A woman who stabbed her ex-husband to death in 2017 should have been allowed to withdraw her guilty plea to murder, her attorney argued Tuesday in front of the state’s top court.
Kandee Collind, now 50, is serving 32 years in prison for fatally stabbing 42-year-old Scott Weyland in front of their two young children. She pleaded guilty to murder in 2018 and then tried to withdraw that plea. A judge held two hearings on that motion but ultimately rejected it. The Maine Supreme Judicial Court heard oral arguments in her appeal Tuesday.
One factor in the judge’s decision was the impact on the children, who could have been required to testify at a trial.
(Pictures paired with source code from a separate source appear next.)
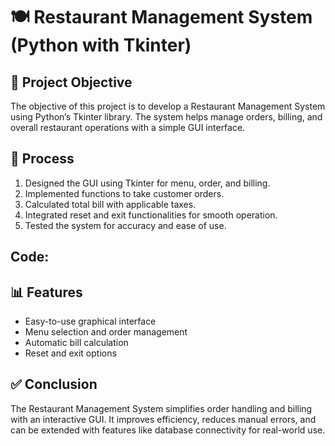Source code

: # 🍽️ Restaurant Management System (Python with Tkinter)

## 🎯 Project Objective
The objective of this project is to develop a Restaurant Management System using Python’s Tkinter library. The system helps manage orders, billing, and overall restaurant operations with a simple GUI interface.

## 🔄 Process
1. Designed the GUI using Tkinter for menu, order, and billing.  
2. Implemented functions to take customer orders.  
3. Calculated total bill with applicable taxes.  
4. Integrated reset and exit functionalities for smooth operation.  
5. Tested the system for accuracy and ease of use.

## Code:


## 📊 Features
- Easy-to-use graphical interface  
- Menu selection and order management  
- Automatic bill calculation 
- Reset and exit options   

## ✅ Conclusion
The Restaurant Management System simplifies order handling and billing with an interactive GUI. It improves efficiency, reduces manual errors, and can be extended with features like database connectivity for real-world use.
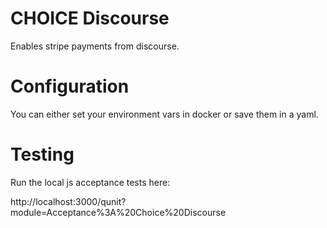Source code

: # CHOICE Discourse

Enables stripe payments from discourse.

# Configuration

You can either set your environment vars in docker or save them in a yaml.

# Testing

Run the local js acceptance tests here:

http://localhost:3000/qunit?module=Acceptance%3A%20Choice%20Discourse
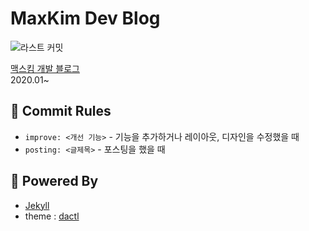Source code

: # MaxKim Dev Blog
![라스트 커밋](https://img.shields.io/github/last-commit/MaxKim-J/maxkim-j.github.io?style=flat-square)

[맥스킴 개발 블로그](https://maxkim-j.github.io/)  
2020.01~

## 📝 Commit Rules
- `improve: <개선 기능>` - 기능을 추가하거나 레이아웃, 디자인을 수정했을 때
- `posting: <글제목>` - 포스팅을 했을 때

## 🔌 Powered By
- [Jekyll](https://github.com/jekyll/jekyll)
- theme : [dactl](https://github.com/melangue/dactl)
 


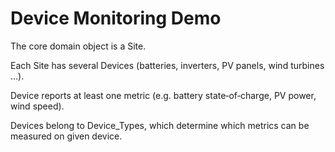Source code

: # Device Monitoring Demo

The core domain object is a Site. 

Each Site has several Devices (batteries, inverters, PV panels, wind turbines …). 

Device reports at least one metric (e.g. battery state‑of‑charge, PV power, wind speed). 

Devices belong to Device_Types, which determine which metrics can be measured on given device.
“It is difficult to know in the abstract whether the testimony of the minor children would be affected by this reversal of course coupled with the further, inevitable delay of trial,” Superior Court Justice Wayne Douglas wrote. “The state has expressed a concern that memories could fade or be susceptible to other influences if this matter were now to proceed to trial. Much more concerning, however, is the real potential for adverse emotional and psychological impacts that a trial could have on these minor children.”
Defense attorney Verne Paradie, who is representing Collind in her appeal, said the circumstances of the case had not changed from before the guilty plea to after. Trauma to the children was always a concern, he argued, and that standard should not be a precedent.
“That problem for witnesses exists all the time,” he said. “No one would ever be able to withdraw their plea.”
Assistant Attorney General Don Macomber said the children had already been told they would not have to testify at a trial because their mother pleaded guilty. To allow her to withdraw that plea would raise that possibility again and perhaps retraumatize them, he said.
“When someone decides to plead, your honor, that should mean something,” Macomber said. “You shouldn’t be allowing withdrawal of guilty pleas willy nilly.”
The court does not have a deadline to rule on the appeal. Weyland is incarcerated at the Maine Correctional Center in Windham.